§ WHAT YOU SHOULD DO
Turn the lines of all the items below into a single numbered list, dropping blank lines and leaving out the pictures.

§ SOURCE DATA

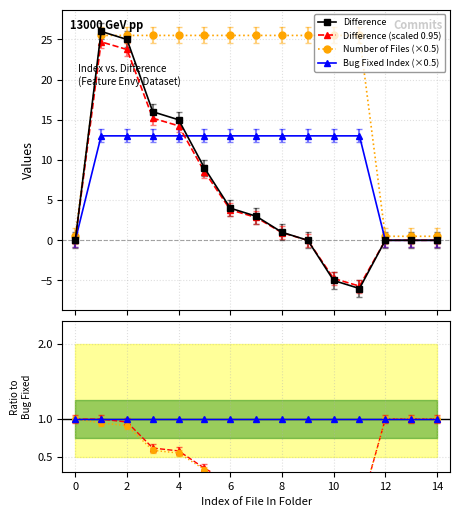

Which has a higher value, 1 or 13?

1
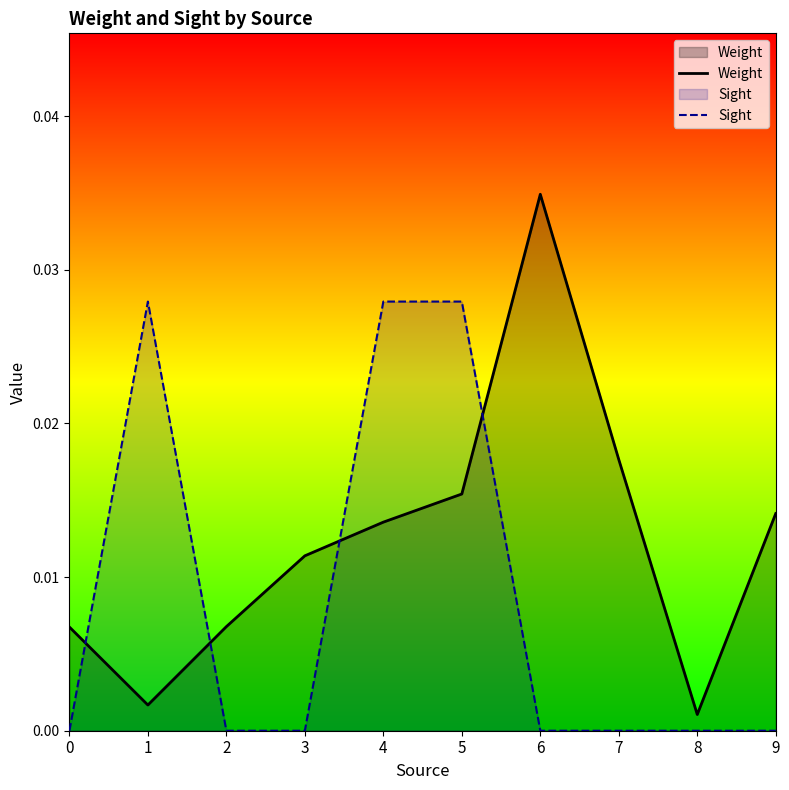

Count the Sight values in the range 0 to 1.

10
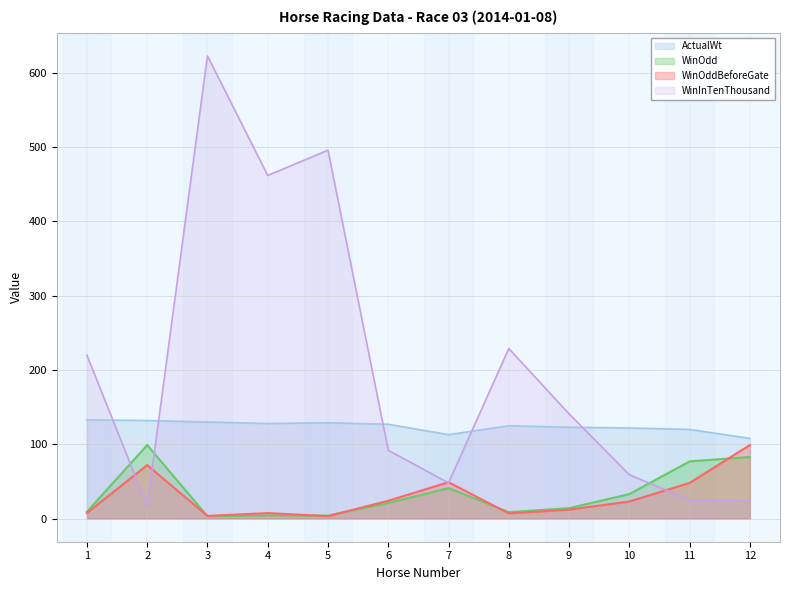

Between 3 and 4, which series saw the biggest shift?

WinInTenThousand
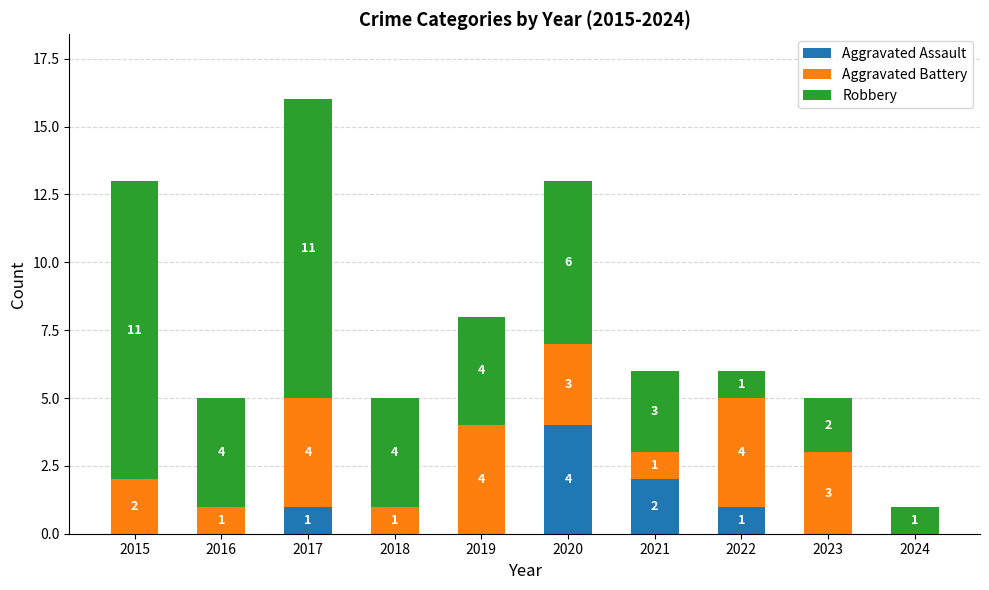

The Aggravated Assault series shows 2 at 2015. True or false?

False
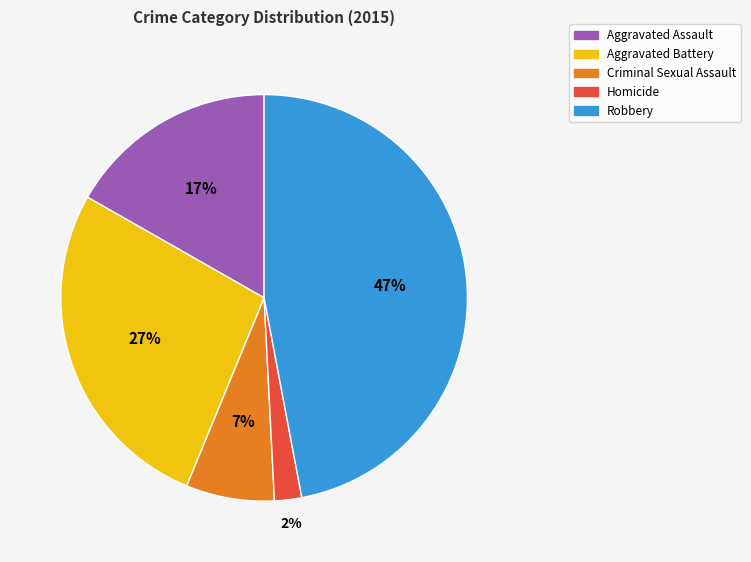

Which slice is the largest?

Robbery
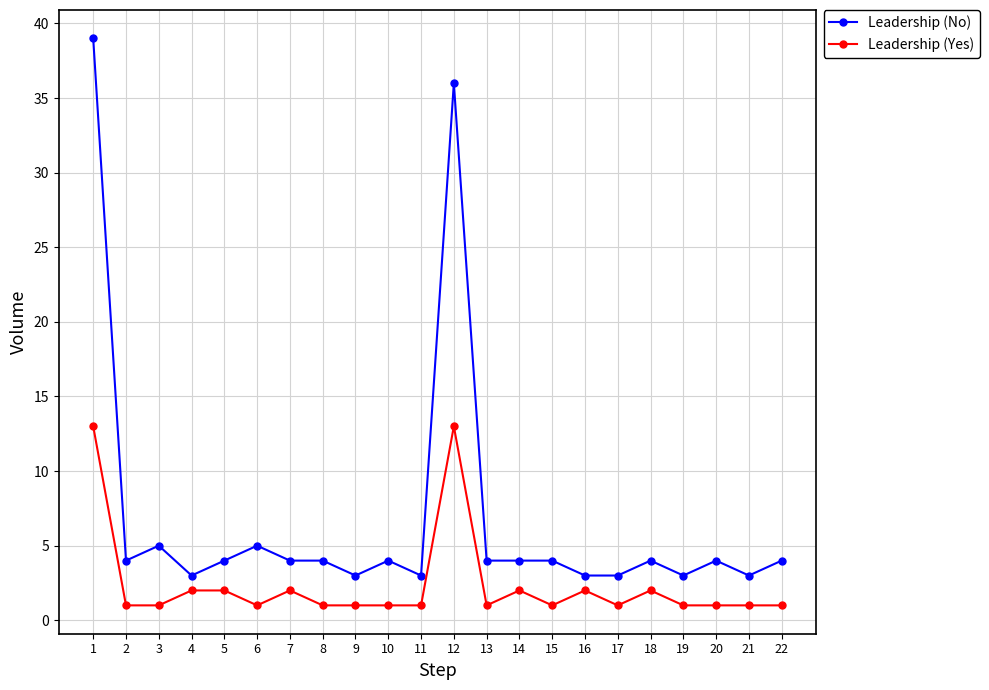

How many data points does each series have?

22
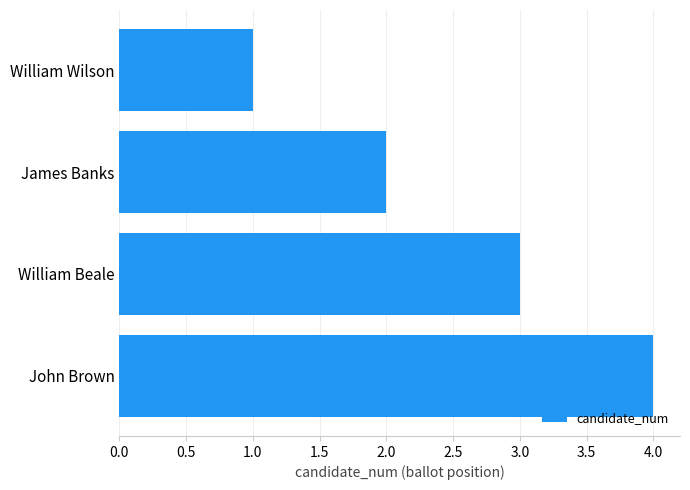

What is the difference between the maximum and minimum values?

3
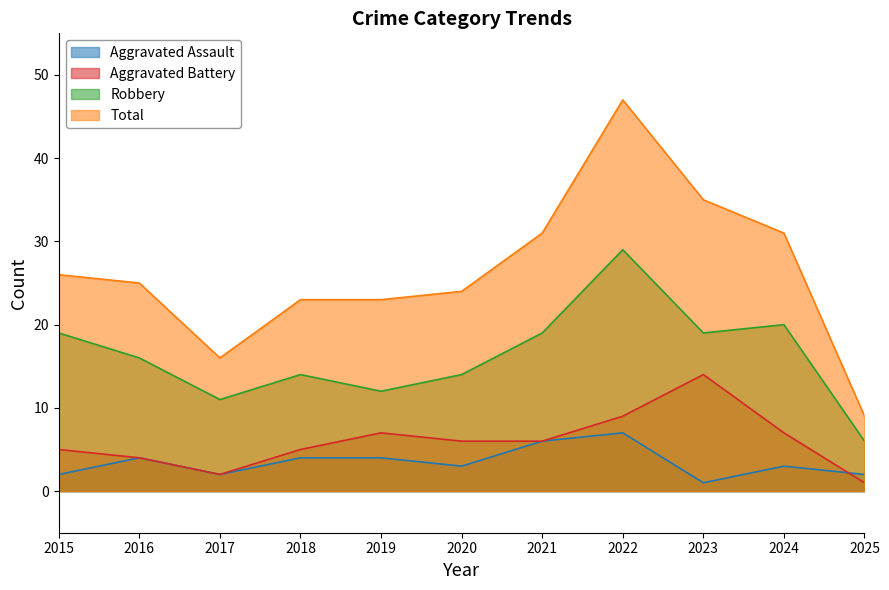

What is the value of the Aggravated Battery point at the 7th from the left?

6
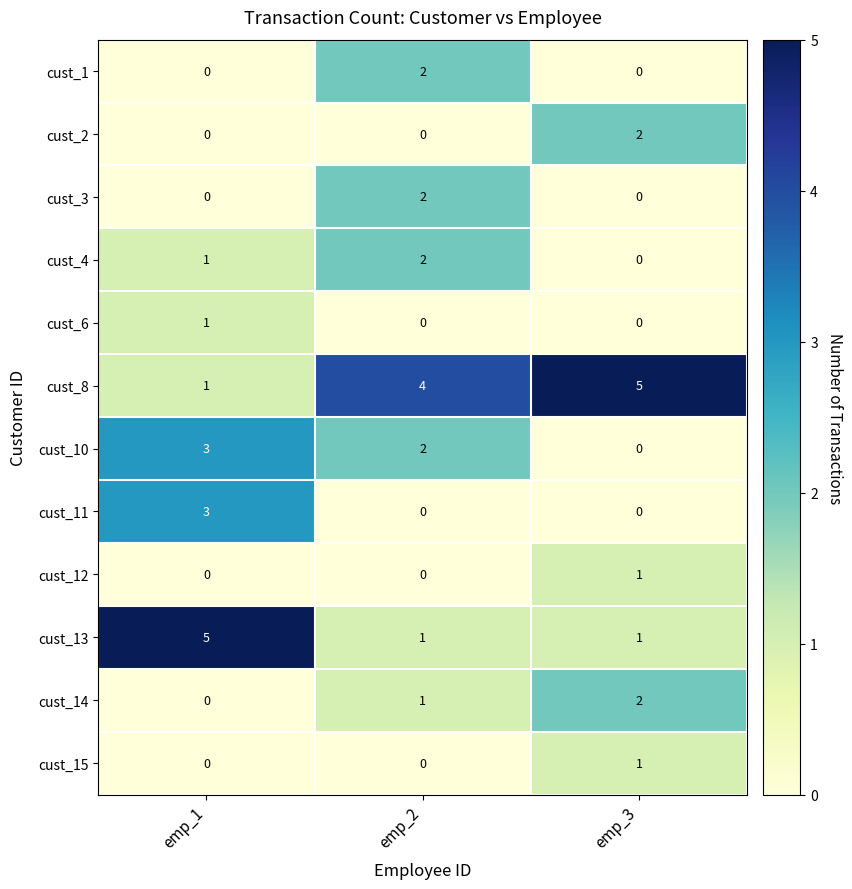

Count the cust_12 values in the range 0 to 1.

3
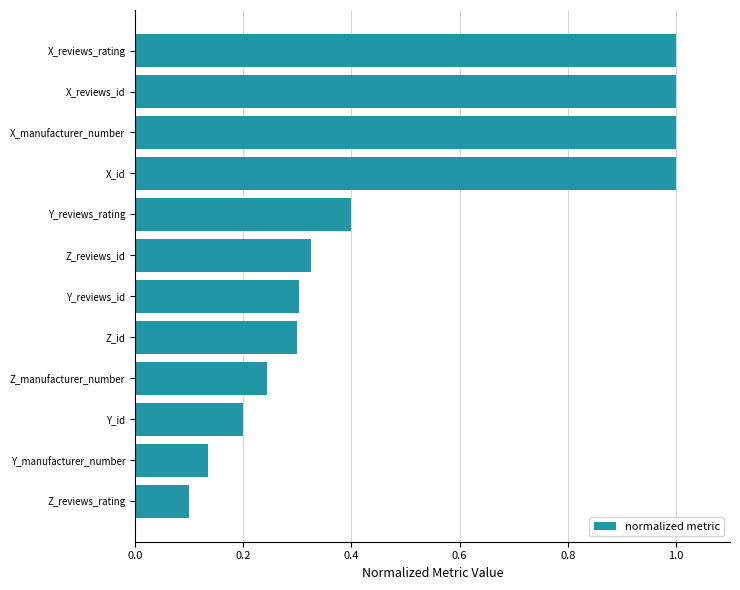

What is the maximum value shown in the chart?

1.0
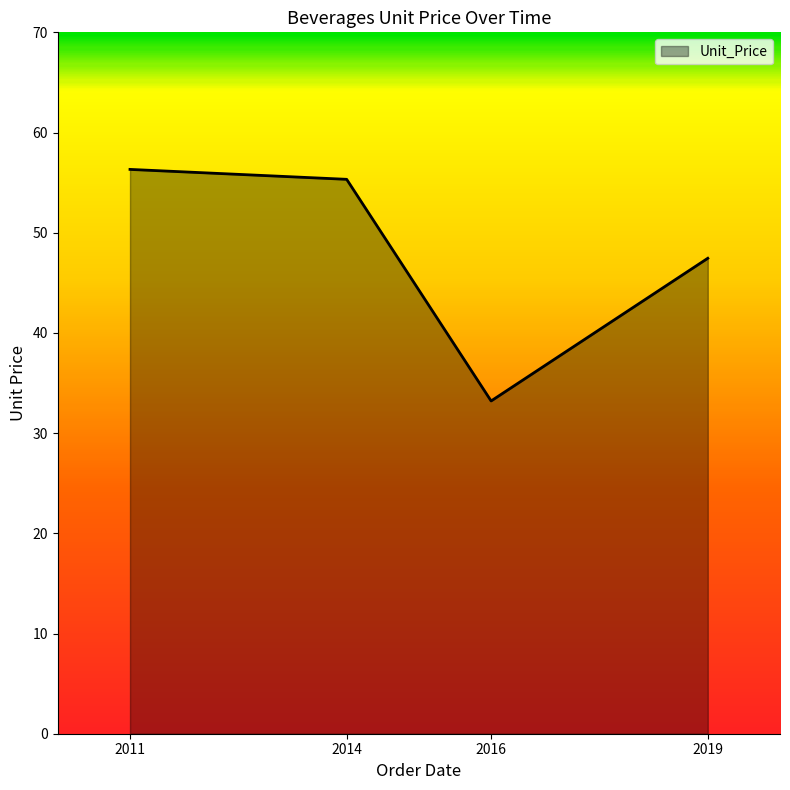

Is it true that the value at 2016 is 33.2?

True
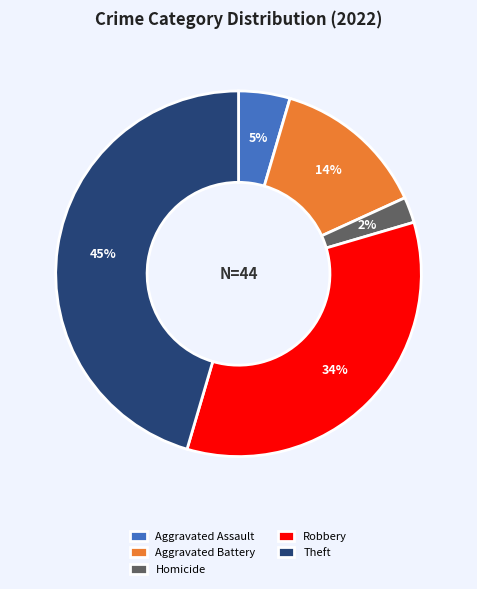

Rank the categories by value from highest to lowest.

Theft, Robbery, Aggravated Battery, Aggravated Assault, Homicide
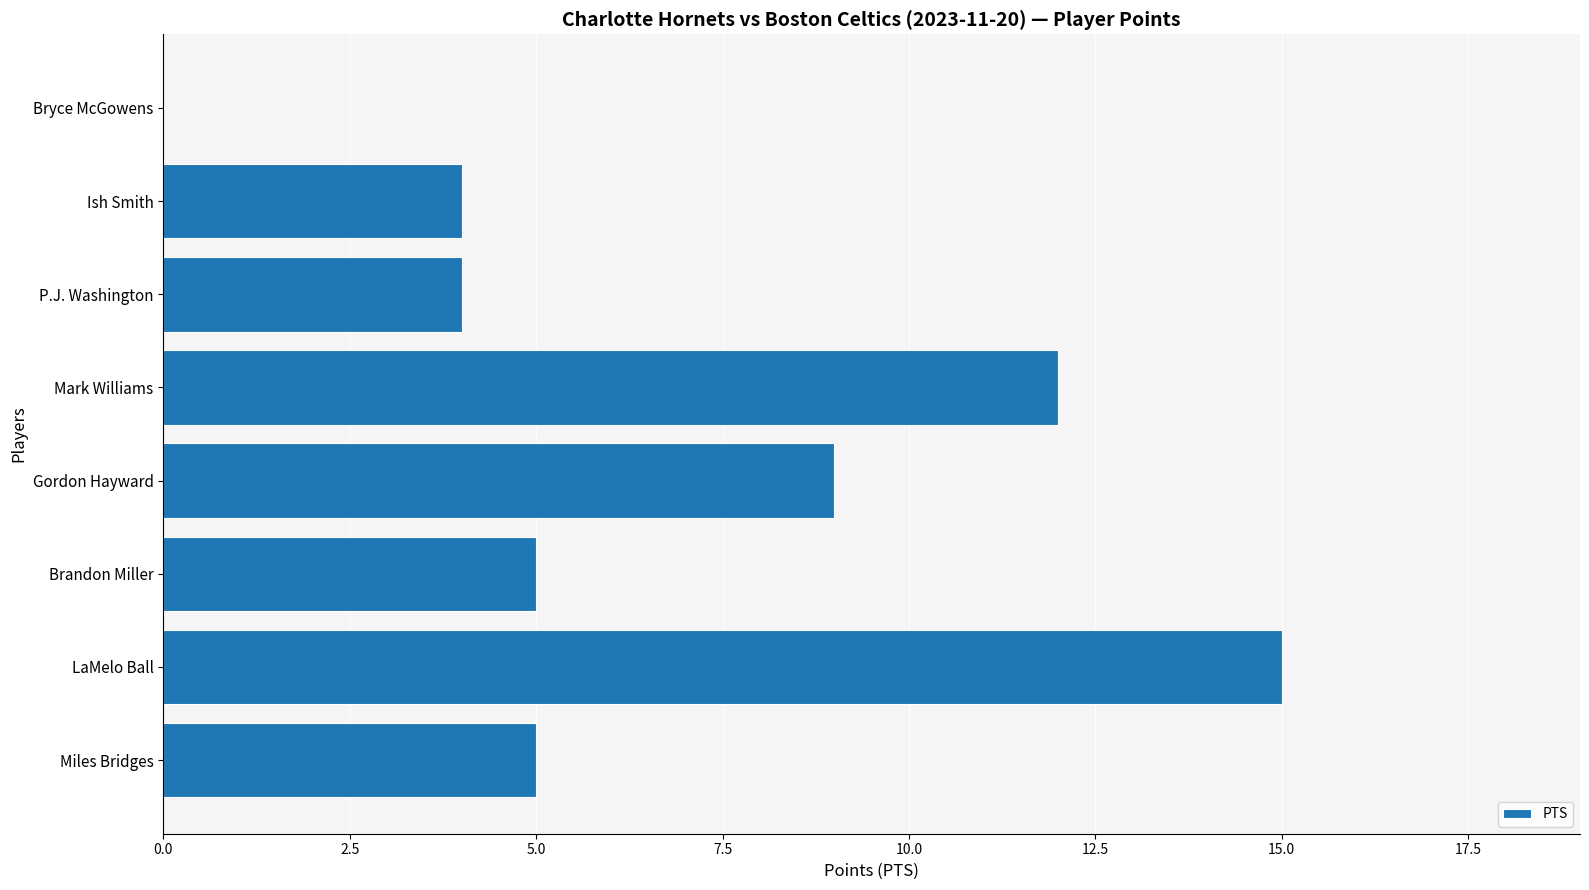

What is the change in value from LaMelo Ball to Gordon Hayward?

-6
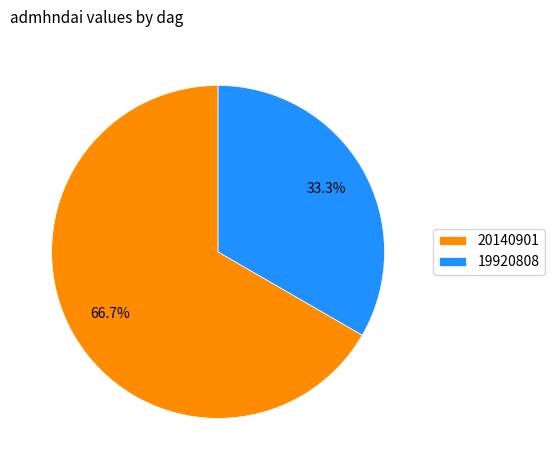

To the nearest percent, what is the average slice percentage?

50%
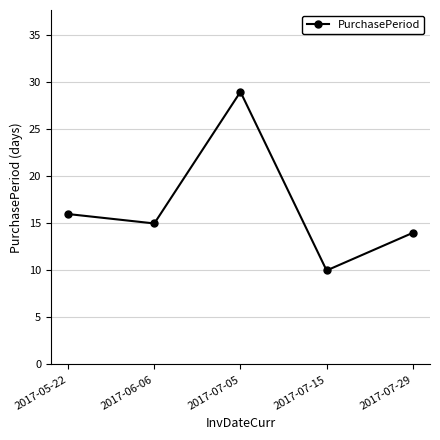

What is the value of the 4th point from the left?

10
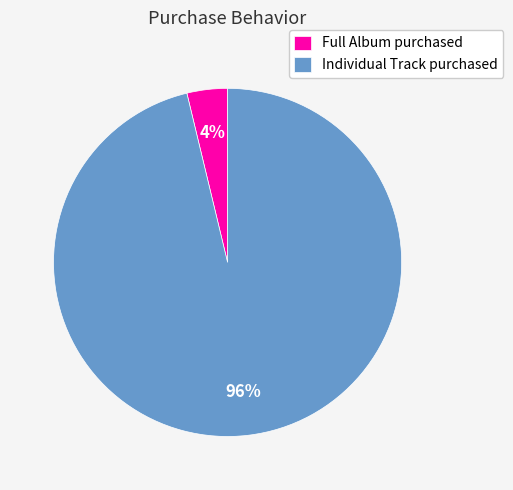

Which slice is the smallest?

Full Album purchased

§ ANSWER TO THE PROBLEM
1. Which has a higher value, 1 or 13?
2. 1
3. Count the Sight values in the range 0 to 1.
4. 10
5. Between 3 and 4, which series saw the biggest shift?
6. WinInTenThousand
7. The Aggravated Assault series shows 2 at 2015. True or false?
8. False
9. Which slice is the largest?
10. Robbery
11. How many data points does each series have?
12. 22
13. What is the difference between the maximum and minimum values?
14. 3
15. What is the value of the Aggravated Battery point at the 7th from the left?
16. 6
17. Count the cust_12 values in the range 0 to 1.
18. 3
19. What is the maximum value shown in the chart?
20. 1.0
21. Is it true that the value at 2016 is 33.2?
22. True
23. Rank the categories by value from highest to lowest.
24. Theft, Robbery, Aggravated Battery, Aggravated Assault, Homicide
25. What is the change in value from LaMelo Ball to Gordon Hayward?
26. -6
27. To the nearest percent, what is the average slice percentage?
28. 50%
29. What is the value of the 4th point from the left?
30. 10
31. Which slice is the smallest?
32. Full Album purchased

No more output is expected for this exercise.